[JOB ITEM] When a line of the entries contains "türkiye", please list that line.

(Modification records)
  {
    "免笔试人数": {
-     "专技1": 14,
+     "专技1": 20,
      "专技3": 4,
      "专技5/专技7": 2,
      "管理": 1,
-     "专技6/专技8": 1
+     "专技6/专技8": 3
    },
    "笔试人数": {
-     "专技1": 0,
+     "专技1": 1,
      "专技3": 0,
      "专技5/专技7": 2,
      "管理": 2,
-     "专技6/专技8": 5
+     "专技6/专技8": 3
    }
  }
* * *
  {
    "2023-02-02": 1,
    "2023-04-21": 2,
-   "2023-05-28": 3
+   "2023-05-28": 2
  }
---
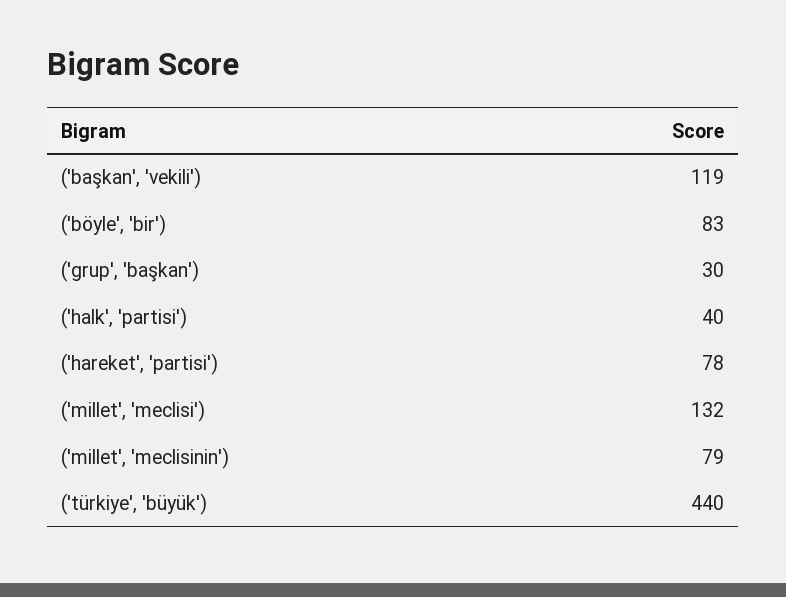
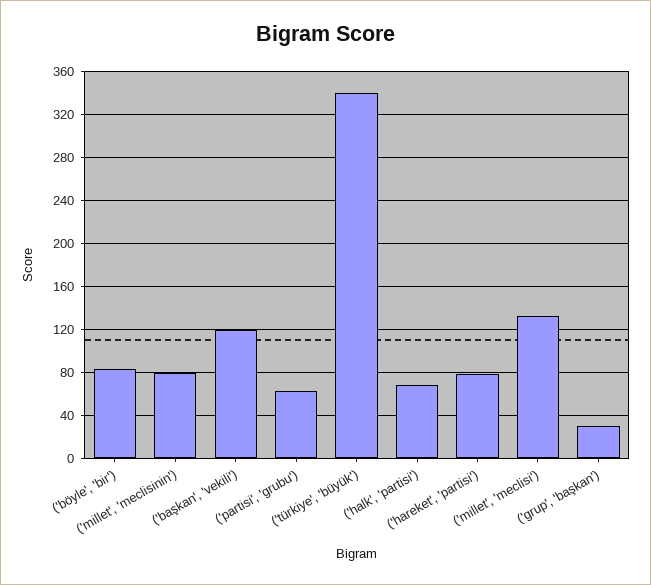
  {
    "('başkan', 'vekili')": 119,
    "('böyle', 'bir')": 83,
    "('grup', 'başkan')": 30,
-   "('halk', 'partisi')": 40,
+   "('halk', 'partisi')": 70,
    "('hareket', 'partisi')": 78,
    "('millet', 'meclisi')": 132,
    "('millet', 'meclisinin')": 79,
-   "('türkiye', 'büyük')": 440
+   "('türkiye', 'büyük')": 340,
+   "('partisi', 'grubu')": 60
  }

[SOLUTION TO THIS PROBLEM]
-   "('türkiye', 'büyük')": 440
+   "('türkiye', 'büyük')": 340,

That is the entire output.